— begin —

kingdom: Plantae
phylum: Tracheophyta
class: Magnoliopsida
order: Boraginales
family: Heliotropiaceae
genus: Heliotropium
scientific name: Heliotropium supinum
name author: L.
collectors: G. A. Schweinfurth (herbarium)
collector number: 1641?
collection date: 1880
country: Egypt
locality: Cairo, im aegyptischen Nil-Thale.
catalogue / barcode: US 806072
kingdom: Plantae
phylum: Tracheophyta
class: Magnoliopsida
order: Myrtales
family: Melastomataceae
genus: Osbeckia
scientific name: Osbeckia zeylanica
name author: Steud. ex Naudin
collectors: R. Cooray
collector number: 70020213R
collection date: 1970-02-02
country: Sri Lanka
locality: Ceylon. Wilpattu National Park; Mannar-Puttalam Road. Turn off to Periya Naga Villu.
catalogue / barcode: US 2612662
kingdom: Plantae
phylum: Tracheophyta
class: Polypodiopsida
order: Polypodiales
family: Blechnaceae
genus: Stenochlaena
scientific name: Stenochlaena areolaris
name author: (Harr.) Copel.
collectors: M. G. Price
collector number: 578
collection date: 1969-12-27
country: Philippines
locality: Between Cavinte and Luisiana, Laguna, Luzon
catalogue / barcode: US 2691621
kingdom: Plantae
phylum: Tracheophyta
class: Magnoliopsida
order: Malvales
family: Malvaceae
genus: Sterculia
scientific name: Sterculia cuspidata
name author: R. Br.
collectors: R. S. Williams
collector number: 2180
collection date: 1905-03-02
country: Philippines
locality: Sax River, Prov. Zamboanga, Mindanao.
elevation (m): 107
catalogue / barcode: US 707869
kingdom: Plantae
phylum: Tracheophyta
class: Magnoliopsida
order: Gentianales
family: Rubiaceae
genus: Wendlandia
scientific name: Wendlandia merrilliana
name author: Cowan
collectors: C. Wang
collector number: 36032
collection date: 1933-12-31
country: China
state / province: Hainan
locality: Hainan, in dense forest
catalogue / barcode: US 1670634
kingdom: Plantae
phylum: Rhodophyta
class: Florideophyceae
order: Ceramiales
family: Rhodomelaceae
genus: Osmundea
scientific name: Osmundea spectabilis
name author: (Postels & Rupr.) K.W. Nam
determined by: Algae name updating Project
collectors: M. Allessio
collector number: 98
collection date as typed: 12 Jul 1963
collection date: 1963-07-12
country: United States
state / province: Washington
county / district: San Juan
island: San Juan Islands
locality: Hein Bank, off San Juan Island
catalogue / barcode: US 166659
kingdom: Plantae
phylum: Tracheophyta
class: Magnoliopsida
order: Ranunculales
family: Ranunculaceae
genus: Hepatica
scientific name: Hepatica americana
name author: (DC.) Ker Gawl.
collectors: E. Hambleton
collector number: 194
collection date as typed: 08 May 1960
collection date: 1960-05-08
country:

— end —

### [EXERCISE REQUIREMENTS]
Can you extract every labeled line from the records above and reproduce each one verbatim, in the same order?

### [SOLUTION TO THIS EXERCISE]
kingdom: Plantae
phylum: Tracheophyta
class: Magnoliopsida
order: Boraginales
family: Heliotropiaceae
genus: Heliotropium
scientific name: Heliotropium supinum
name author: L.
collectors: G. A. Schweinfurth (herbarium)
collector number: 1641?
collection date: 1880
country: Egypt
locality: Cairo, im aegyptischen Nil-Thale.
catalogue / barcode: US 806072
kingdom: Plantae
phylum: Tracheophyta
class: Magnoliopsida
order: Myrtales
family: Melastomataceae
genus: Osbeckia
scientific name: Osbeckia zeylanica
name author: Steud. ex Naudin
collectors: R. Cooray
collector number: 70020213R
collection date: 1970-02-02
country: Sri Lanka
locality: Ceylon. Wilpattu National Park; Mannar-Puttalam Road. Turn off to Periya Naga Villu.
catalogue / barcode: US 2612662
kingdom: Plantae
phylum: Tracheophyta
class: Polypodiopsida
order: Polypodiales
family: Blechnaceae
genus: Stenochlaena
scientific name: Stenochlaena areolaris
name author: (Harr.) Copel.
collectors: M. G. Price
collector number: 578
collection date: 1969-12-27
country: Philippines
locality: Between Cavinte and Luisiana, Laguna, Luzon
catalogue / barcode: US 2691621
kingdom: Plantae
phylum: Tracheophyta
class: Magnoliopsida
order: Malvales
family: Malvaceae
genus: Sterculia
scientific name: Sterculia cuspidata
name author: R. Br.
collectors: R. S. Williams
collector number: 2180
collection date: 1905-03-02
country: Philippines
locality: Sax River, Prov. Zamboanga, Mindanao.
elevation (m): 107
catalogue / barcode: US 707869
kingdom: Plantae
phylum: Tracheophyta
class: Magnoliopsida
order: Gentianales
family: Rubiaceae
genus: Wendlandia
scientific name: Wendlandia merrilliana
name author: Cowan
collectors: C. Wang
collector number: 36032
collection date: 1933-12-31
country: China
state / province: Hainan
locality: Hainan, in dense forest
catalogue / barcode: US 1670634
kingdom: Plantae
phylum: Rhodophyta
class: Florideophyceae
order: Ceramiales
family: Rhodomelaceae
genus: Osmundea
scientific name: Osmundea spectabilis
name author: (Postels & Rupr.) K.W. Nam
determined by: Algae name updating Project
collectors: M. Allessio
collector number: 98
collection date as typed: 12 Jul 1963
collection date: 1963-07-12
country: United States
state / province: Washington
county / district: San Juan
island: San Juan Islands
locality: Hein Bank, off San Juan Island
catalogue / barcode: US 166659
kingdom: Plantae
phylum: Tracheophyta
class: Magnoliopsida
order: Ranunculales
family: Ranunculaceae
genus: Hepatica
scientific name: Hepatica americana
name author: (DC.) Ker Gawl.
collectors: E. Hambleton
collector number: 194
collection date as typed: 08 May 1960
collection date: 1960-05-08
country:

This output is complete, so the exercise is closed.